Tek bir kırılmadır tüm hayatların ömür-dönümü. Hiçbir şey eskisi gibi olmuyor, kırılınca eski diye bir şey kalmıyor, yeni bir şey de eklenmiyor. Kapısı olmayan dört duvarın içerisinde yaşamaktan farklı değil, basık tavan, sessiz ve ışıksız bir ortam. Bu arada, ne zamandan beri mağaralara değil de odalara hapsediyoruz kendimizi? Kaç yüzyıl geçti üzerinden? Niye ilk günkü kadar yakıcı tüm kırılganlıklarımız?
Bir kırılma noktası atlattım ben, bir kırılma noktası atlatır herkes. Başka da bir kırılma noktası olmaz, hayat tek bir ândan ibaret, o ânı yaşamaktan. Aslında bir kırılma noktası atlatamadım ben, esir kaldım, kırılma noktasındayım, kırılıyorum. Tutunduğumuz şeyde kırılıyoruz. Hayatımız bir kırılma noktasından ibaret.

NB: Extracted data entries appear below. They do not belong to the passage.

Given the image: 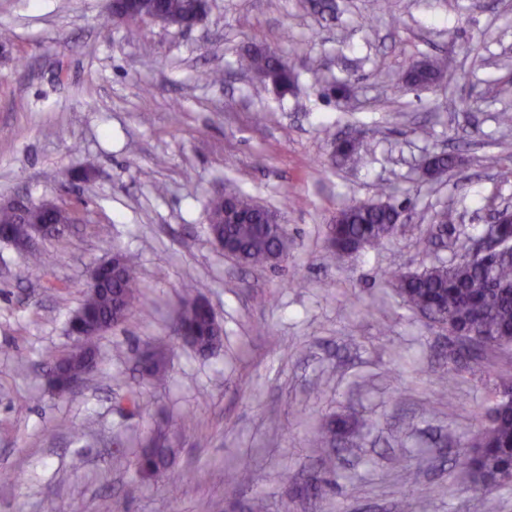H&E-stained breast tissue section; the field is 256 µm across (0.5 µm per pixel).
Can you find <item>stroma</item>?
Returning a JSON list of instances; mask_svg holds the SVG:
<instances>
[{
    "instance_id": "stroma-1",
    "label": "stroma",
    "mask_w": 512,
    "mask_h": 512,
    "mask_svg": "<svg viewBox=\"0 0 512 512\" xmlns=\"http://www.w3.org/2000/svg\"><path fill=\"white\" fill-rule=\"evenodd\" d=\"M0 201L51 200L80 220L44 238V268L18 278L0 240V512H485L455 465L502 385L512 349L469 369L448 332L387 284L462 254L493 207L512 204V0H210L205 20L130 27L107 0H0ZM250 47L294 63L284 96L237 68ZM444 58L435 85L411 90L409 64ZM218 70L222 81L204 80ZM344 83L347 99L330 95ZM362 132L364 162L335 166L336 137ZM456 168L435 179L438 151ZM93 161L89 180L71 175ZM407 202L401 233L336 264L327 226L379 184ZM233 185L288 227L280 271L237 265L212 240L208 197ZM451 209L448 245L433 217ZM137 259L144 310L105 333L98 367L65 393L48 365L76 346L68 322L88 271L114 249ZM207 299L224 329L201 356L171 315ZM163 347L167 374L137 353ZM139 393L141 408L126 398ZM167 475L136 460L163 419ZM344 421L333 443L321 425ZM252 477L231 487L227 467ZM413 484H406V472ZM335 479L322 496L313 476Z\"/></svg>"
}]
</instances>
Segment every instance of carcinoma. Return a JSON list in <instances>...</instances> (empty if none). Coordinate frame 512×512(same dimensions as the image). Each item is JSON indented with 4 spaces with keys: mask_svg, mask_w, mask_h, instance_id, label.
Masks as SVG:
<instances>
[{
    "mask_svg": "<svg viewBox=\"0 0 512 512\" xmlns=\"http://www.w3.org/2000/svg\"><path fill=\"white\" fill-rule=\"evenodd\" d=\"M191 0H140L138 13L125 20L138 24L151 15L165 24L186 18ZM239 68L254 72L262 81L281 93L291 90L294 65L279 56L256 49L238 61ZM443 62L424 60L410 66L405 82L412 87H426L441 77ZM361 160L360 136L351 133L347 140L336 142L333 161L346 165ZM237 209L248 219L217 224L224 241L230 244L228 257L246 266H279L288 257V233L278 222H269L255 209L254 200L236 193ZM398 210L387 203L351 201L344 204L328 225L329 257L340 258L367 245H375L397 236ZM47 221L50 234H61L77 220L76 213L61 206L49 212L37 211L31 217ZM0 232L3 240L14 245L32 238V224L8 208H0ZM46 256L37 246L23 251L18 276L44 265ZM115 275L98 285H88L86 298L76 320L82 334L79 346L59 359L51 373L60 383L84 379L97 368V341L109 330L124 323L140 295V282L133 257L115 250L112 255ZM389 284L413 311L420 312L448 328L449 333L466 330L477 333L476 339L490 347L512 346V252L484 264L465 257L447 265H435L414 274H394ZM174 332L184 343L202 354H213L222 344L214 334L212 309L203 308L198 297L187 295L180 301L173 317ZM143 374L160 380L166 371V353L148 348L139 355ZM472 451L464 466L472 479L492 494L512 483V408L502 406L487 411L486 422L472 438ZM175 451L161 434L138 460L140 472L159 476L174 458Z\"/></svg>",
    "mask_w": 512,
    "mask_h": 512,
    "instance_id": "cac0c4a2",
    "label": "carcinoma"
}]
</instances>
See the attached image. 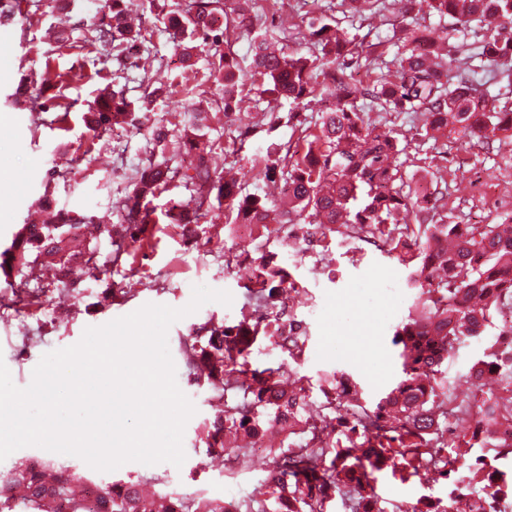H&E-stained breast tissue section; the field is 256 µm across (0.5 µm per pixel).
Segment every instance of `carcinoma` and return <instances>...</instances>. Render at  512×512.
I'll list each match as a JSON object with an SVG mask.
<instances>
[{
    "mask_svg": "<svg viewBox=\"0 0 512 512\" xmlns=\"http://www.w3.org/2000/svg\"><path fill=\"white\" fill-rule=\"evenodd\" d=\"M241 0H179L162 17L164 32L183 44L186 59L195 55L197 40L218 58L224 81V114L237 103L240 63L230 34L251 35V77L261 82L262 93L291 106L288 121L300 129L303 152L273 143L267 148L264 176L281 185L280 195L269 198L224 181L208 163L213 144L192 124L178 134L161 126L151 134V158L136 171L132 190L112 201L121 224L104 229L111 251L100 257L90 249L82 271L94 274L100 266L120 262L123 244H149L146 226L157 224L150 198L172 188L190 192V203L172 204L163 217L177 224L185 243L195 244L201 219L215 204H224L233 224H252L259 235L278 238L283 232L299 234L306 226L320 229L322 240L332 234L379 240L383 248L409 269L407 283L418 289L417 302L407 319L396 326L393 345L400 347L404 377L371 407L359 401V385L347 374L334 372L320 387L318 401L305 386L288 389L280 365L258 367L250 362L252 347L263 336L291 357L301 355L306 332L302 322L287 315L283 293L294 287L287 266L275 254L262 252L252 259L253 289L240 319L219 327L195 328L185 342L187 367L198 381L208 384L218 415L204 426L209 452L230 448L237 436L262 434L275 421L288 430V444L274 449L273 467L256 492L242 502H226L199 495L169 496L168 512H328L337 494L352 495V512H385L372 492L376 472L391 468L401 479L442 478L454 489L450 497L463 512H503L512 499V477L487 468L481 457L466 464L468 476L452 479L456 459L471 448H492L512 454V437L502 428L512 425V396L480 393L478 415L457 402L442 378L448 352L463 337H478L493 325V318L512 309V217L495 224H457L442 213L437 200L424 202L404 180L407 137L389 127L393 114H429L425 127L415 128L421 139H437L449 130L462 138L498 140L512 133V98L480 91L477 69L497 66L512 76V0H403L404 13L415 5L428 14L451 17L448 48L431 41L421 46L416 31L393 42L377 39L362 48L363 66L376 69L394 47V79H378L362 86L347 72L357 52L355 38L336 20L322 17L309 23L311 54H275L269 45L277 33L259 24L262 16L240 10ZM389 0H341L346 12L365 17L387 9ZM125 0H103L100 16L84 30V47L109 46L117 70L126 65L127 52L146 41L141 31L124 21ZM487 26L478 42L467 35ZM333 101L317 114L316 133L308 132L307 115L300 112L314 92ZM366 99L385 116L370 119L356 105ZM134 102L124 91L106 86L83 113L87 131L98 137L116 126L133 123ZM192 152L197 163L184 170L174 157ZM51 184L42 204L49 221L23 227L0 252V270L23 269L37 262L58 267L60 281H78L70 244L92 219L64 208H52ZM44 288L11 289L0 304L37 310ZM512 379V329L494 335L484 358L471 367L480 382L486 375ZM457 449L455 458L444 448ZM161 484L154 472L128 480L98 484L102 512H153L152 501L141 493L144 484ZM90 483L68 465L45 456H31L0 474V512H40L47 498L57 512H90L86 490ZM396 512H448L442 501L422 497Z\"/></svg>",
    "mask_w": 512,
    "mask_h": 512,
    "instance_id": "carcinoma-1",
    "label": "carcinoma"
}]
</instances>
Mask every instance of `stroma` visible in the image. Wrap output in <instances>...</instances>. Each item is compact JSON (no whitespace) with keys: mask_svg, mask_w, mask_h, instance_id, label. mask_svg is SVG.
<instances>
[{"mask_svg":"<svg viewBox=\"0 0 512 512\" xmlns=\"http://www.w3.org/2000/svg\"><path fill=\"white\" fill-rule=\"evenodd\" d=\"M133 15L151 35L152 55L146 69H130L125 74L129 98L142 96L144 88H159L163 94L142 105L134 125L117 127L95 138L86 133L81 116L96 94L95 71H111L115 65L110 51L81 47L82 33L75 29L77 17L93 14L100 0H71L70 6H51L50 0H0V244L8 245L30 215L41 213L38 203L44 183L57 174L54 204L93 216L99 231L82 235L80 248L97 247L108 253L110 244L102 226L116 223L112 200L131 186L134 169L149 155L148 139L156 126L182 131L192 112L204 114L207 140L213 141L210 156L216 171H232L252 193H278L279 185L265 179L262 169L270 140L287 142L292 125L287 121L288 105L269 101L259 83L248 73L250 56L245 38L234 48L244 75L240 81V101L232 113L224 111V84L212 77L214 59L199 50L192 61L161 34L155 6L172 0H130ZM260 10L267 24L285 38L288 50L306 53L309 43L301 39L311 19L329 14L341 29L364 42L376 37H403L406 29H420L437 42L447 37L450 19L422 12L402 14L399 4L367 20H351L343 14L341 0H262ZM62 77L61 102L70 115L67 125L55 122L53 113L41 106L47 73ZM274 111L281 122L267 132L260 120L263 112ZM396 130L409 136L408 177L429 182L436 171L444 181L443 210L451 221L474 223L476 218L492 220L499 203V188L485 191L476 186L478 176L498 177L504 156L512 147L491 146L475 140L439 141L413 139L411 116L395 121ZM147 253L124 255L121 264L96 278L83 279L76 290L60 283L55 267L43 264L26 270L24 276L0 275V289L19 287L21 281L46 288L44 305L35 313L0 308V359L4 360L14 384L27 387L34 368L48 352L76 344L85 328L98 327L126 316L148 303L185 307L192 288L205 285L229 291L231 306L216 302L173 323L167 333L170 354L176 366L180 389L196 407L186 424L182 466L163 462L155 472L164 474L158 494L205 491L209 496L237 501L263 484L272 468L270 451L249 452L237 458L233 470L214 465L202 441L205 421L213 419L207 384L195 381L185 366L182 348L195 326L230 324L240 316L251 285L247 265L237 263L242 252L270 251L287 261L294 288L286 296L288 310L302 320L306 340L300 358L288 356L269 342L254 347L253 364H284L291 377L309 384L313 398H320L323 378L336 371L353 375L365 401L375 404L402 377V361L392 343L395 327L405 320L416 300V289L407 287L408 272L398 259L367 243L346 251L336 244L289 249L280 241L256 236L243 241L236 225L226 223L223 208H214L199 227L197 245H185L181 230L173 224H157ZM113 289L112 301L89 309L93 295ZM33 337L23 345L24 337ZM488 337L464 338L455 344L444 366L443 377L459 400L473 399L470 376L473 363L482 356ZM374 492L387 512L406 506L423 496L447 499L446 480H401L386 469L376 473Z\"/></svg>","mask_w":512,"mask_h":512,"instance_id":"stroma-1","label":"stroma"}]
</instances>
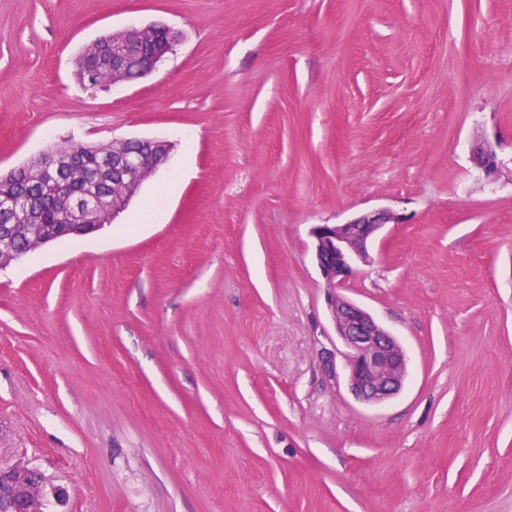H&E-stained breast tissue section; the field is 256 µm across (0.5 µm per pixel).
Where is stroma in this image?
Returning a JSON list of instances; mask_svg holds the SVG:
<instances>
[{
    "label": "stroma",
    "mask_w": 512,
    "mask_h": 512,
    "mask_svg": "<svg viewBox=\"0 0 512 512\" xmlns=\"http://www.w3.org/2000/svg\"><path fill=\"white\" fill-rule=\"evenodd\" d=\"M152 24L150 75L79 78ZM128 138L170 154L114 220L0 269V463L68 512H512V0H0V173ZM378 208L367 405L310 231ZM177 41L178 33L170 27L130 26L121 32L112 33V44L107 37L95 40L79 57L76 65L83 80L93 85L99 83L101 71L107 73L108 83L129 81L133 79L128 73L132 59H142L141 72L137 78L144 77L153 71L157 62Z\"/></svg>",
    "instance_id": "stroma-1"
}]
</instances>
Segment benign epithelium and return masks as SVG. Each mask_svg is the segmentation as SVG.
I'll use <instances>...</instances> for the list:
<instances>
[{
  "instance_id": "obj_1",
  "label": "benign epithelium",
  "mask_w": 512,
  "mask_h": 512,
  "mask_svg": "<svg viewBox=\"0 0 512 512\" xmlns=\"http://www.w3.org/2000/svg\"><path fill=\"white\" fill-rule=\"evenodd\" d=\"M177 41L178 33L170 27L130 26L110 39L95 40L79 57L77 68L83 80L93 85L99 83L102 71L110 83L129 81V62L140 58L144 77ZM168 151L163 141L130 138L112 142L108 154L90 145L67 154L43 151L0 175V184L22 180L40 189L33 196L0 195V266L17 259L26 248L32 251L68 235L95 232L125 207L166 160ZM473 159L487 177L498 169L496 154L480 143ZM111 182L121 185V194L110 196L104 191ZM46 206L55 210L62 223H41ZM396 223L392 211L380 209L343 224H316L311 230L336 336L346 347L347 387L357 400L368 404L381 403L402 390L408 375L406 353L367 310L337 289L353 275L355 261L368 260V243L384 226ZM66 503V492L46 487L38 469L0 466V512H50Z\"/></svg>"
}]
</instances>
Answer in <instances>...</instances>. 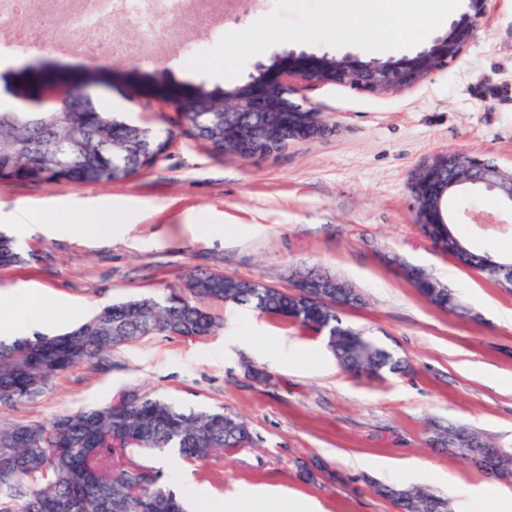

Ardıç kırılma diye bir şey varsa bence o da ilkinin hatırlatılmasıdır; yeni kırılmalar diye bir şey olamaz, ilk kırılma yeterince güçlüyse. Bu kırılmadan sonra insan sadece kırılmanın kendisine tutunabiliyor, uzanan tüm eller bu kırılmaya ait. Bazı şeylerin vefakâr olduğu su götürmez bir gerçek, tüm kırılganlıklar da vefalıdır, insanın peşini bırakmaz, belki bu da güzel bir şeydir, sürekli kendini hatırlatan şeyler.
Ben bir kırılma noktasında durmuş tüm bu ne olduğunu bilmediğim şeylerin sonlanmasını bekliyorum. Sonlandıracak güçten yoksunum, ben herhangi bir güçten yoksun olanlardanım. Kırılma noktam, hayatım, kırıldıkça kırılıyor, ardıçlar çok etkili, içimde kırılmayan bir yer kalmadı.
Göğsümde dört nala at koşturan ve her şeyi yakıp yıkan Cengiz Han'lar var.
Göğsümde dört nala at koşturan ve her şeyi yakıp yıkan Cengiz Han'lar var.